#### Given records

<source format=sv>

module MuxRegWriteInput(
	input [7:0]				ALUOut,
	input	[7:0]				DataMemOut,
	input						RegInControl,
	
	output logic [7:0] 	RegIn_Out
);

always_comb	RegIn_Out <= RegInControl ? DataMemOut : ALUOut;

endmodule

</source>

########
#### Given records

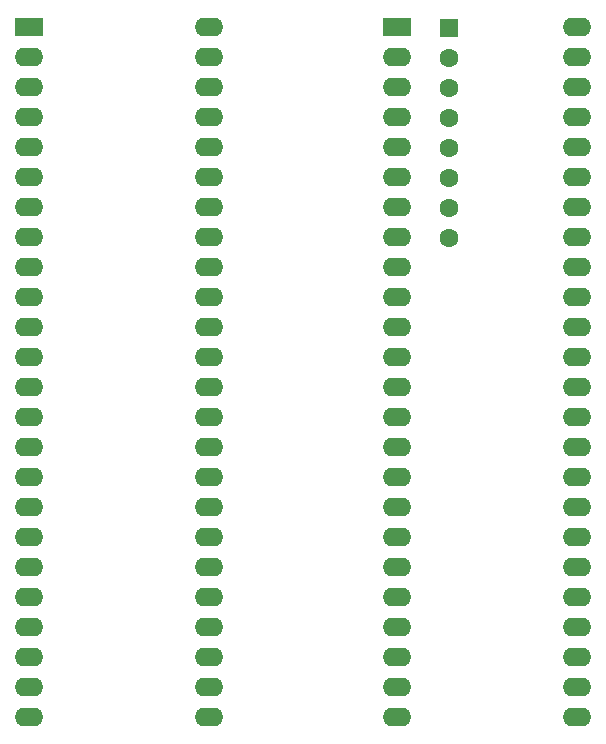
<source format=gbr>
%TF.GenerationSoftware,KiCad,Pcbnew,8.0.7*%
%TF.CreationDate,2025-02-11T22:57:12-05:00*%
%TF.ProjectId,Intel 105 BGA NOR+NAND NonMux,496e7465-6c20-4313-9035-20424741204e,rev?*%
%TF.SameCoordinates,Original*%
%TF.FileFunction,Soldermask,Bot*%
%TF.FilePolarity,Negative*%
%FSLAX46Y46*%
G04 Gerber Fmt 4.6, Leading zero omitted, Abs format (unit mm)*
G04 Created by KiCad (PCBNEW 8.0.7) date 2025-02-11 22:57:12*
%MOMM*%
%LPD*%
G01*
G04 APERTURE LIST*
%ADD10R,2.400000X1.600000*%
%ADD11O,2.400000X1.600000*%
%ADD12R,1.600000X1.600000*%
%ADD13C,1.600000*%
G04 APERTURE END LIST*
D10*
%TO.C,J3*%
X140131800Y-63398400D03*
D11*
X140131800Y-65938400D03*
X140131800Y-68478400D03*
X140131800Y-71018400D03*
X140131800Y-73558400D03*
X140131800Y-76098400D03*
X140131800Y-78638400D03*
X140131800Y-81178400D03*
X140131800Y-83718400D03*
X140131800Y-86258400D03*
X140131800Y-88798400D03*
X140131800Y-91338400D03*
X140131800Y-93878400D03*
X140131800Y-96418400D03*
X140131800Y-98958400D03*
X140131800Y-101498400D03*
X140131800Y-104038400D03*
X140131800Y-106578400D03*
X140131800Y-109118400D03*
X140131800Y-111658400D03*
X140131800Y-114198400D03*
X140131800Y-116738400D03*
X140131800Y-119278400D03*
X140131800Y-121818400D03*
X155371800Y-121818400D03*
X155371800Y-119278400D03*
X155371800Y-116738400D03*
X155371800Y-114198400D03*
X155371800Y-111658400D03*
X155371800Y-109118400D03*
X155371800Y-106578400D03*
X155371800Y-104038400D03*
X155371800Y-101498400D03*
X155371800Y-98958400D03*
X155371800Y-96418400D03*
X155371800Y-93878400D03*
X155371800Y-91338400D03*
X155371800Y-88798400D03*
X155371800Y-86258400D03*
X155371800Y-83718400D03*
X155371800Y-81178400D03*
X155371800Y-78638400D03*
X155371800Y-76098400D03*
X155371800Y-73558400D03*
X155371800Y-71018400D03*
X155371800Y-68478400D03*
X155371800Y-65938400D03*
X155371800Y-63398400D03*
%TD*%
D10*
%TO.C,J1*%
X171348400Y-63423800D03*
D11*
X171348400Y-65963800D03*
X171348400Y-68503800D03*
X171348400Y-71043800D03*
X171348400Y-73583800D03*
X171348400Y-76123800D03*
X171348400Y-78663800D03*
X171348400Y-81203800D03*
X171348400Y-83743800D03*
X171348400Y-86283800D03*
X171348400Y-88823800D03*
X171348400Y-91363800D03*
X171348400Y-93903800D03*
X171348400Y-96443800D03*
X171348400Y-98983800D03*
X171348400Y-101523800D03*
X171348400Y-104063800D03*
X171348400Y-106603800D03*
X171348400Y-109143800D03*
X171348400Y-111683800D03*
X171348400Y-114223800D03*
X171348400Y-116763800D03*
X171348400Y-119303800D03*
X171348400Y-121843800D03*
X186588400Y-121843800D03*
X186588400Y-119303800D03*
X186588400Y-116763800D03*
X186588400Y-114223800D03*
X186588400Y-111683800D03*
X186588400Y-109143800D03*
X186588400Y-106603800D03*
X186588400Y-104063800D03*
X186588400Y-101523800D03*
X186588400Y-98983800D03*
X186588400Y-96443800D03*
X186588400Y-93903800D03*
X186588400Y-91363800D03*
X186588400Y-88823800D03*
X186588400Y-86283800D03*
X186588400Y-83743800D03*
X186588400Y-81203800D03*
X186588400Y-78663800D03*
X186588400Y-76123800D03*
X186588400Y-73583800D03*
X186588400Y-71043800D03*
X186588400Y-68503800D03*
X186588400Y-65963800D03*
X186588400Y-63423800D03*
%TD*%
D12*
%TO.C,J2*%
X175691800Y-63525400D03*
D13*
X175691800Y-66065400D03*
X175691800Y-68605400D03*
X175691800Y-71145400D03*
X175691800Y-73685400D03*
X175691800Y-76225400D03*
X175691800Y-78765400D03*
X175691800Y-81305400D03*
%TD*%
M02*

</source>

########
#### Given records

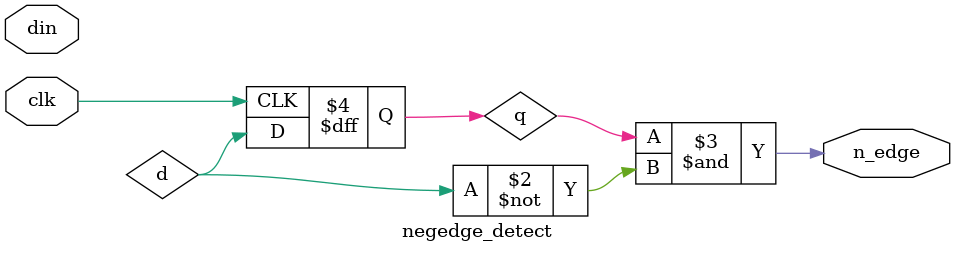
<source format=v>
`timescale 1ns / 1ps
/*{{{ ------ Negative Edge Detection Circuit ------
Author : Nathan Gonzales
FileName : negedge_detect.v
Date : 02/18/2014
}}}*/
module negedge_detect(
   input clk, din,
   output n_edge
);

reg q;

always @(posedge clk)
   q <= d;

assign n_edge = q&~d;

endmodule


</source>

########

Among the records above, only the lines between the line holding "X140131800Y-76098400D03*" and the line holding "X140131800Y-98958400D03*", inclusive, are to be output, exactly as written.

X140131800Y-76098400D03*
X140131800Y-78638400D03*
X140131800Y-81178400D03*
X140131800Y-83718400D03*
X140131800Y-86258400D03*
X140131800Y-88798400D03*
X140131800Y-91338400D03*
X140131800Y-93878400D03*
X140131800Y-96418400D03*
X140131800Y-98958400D03*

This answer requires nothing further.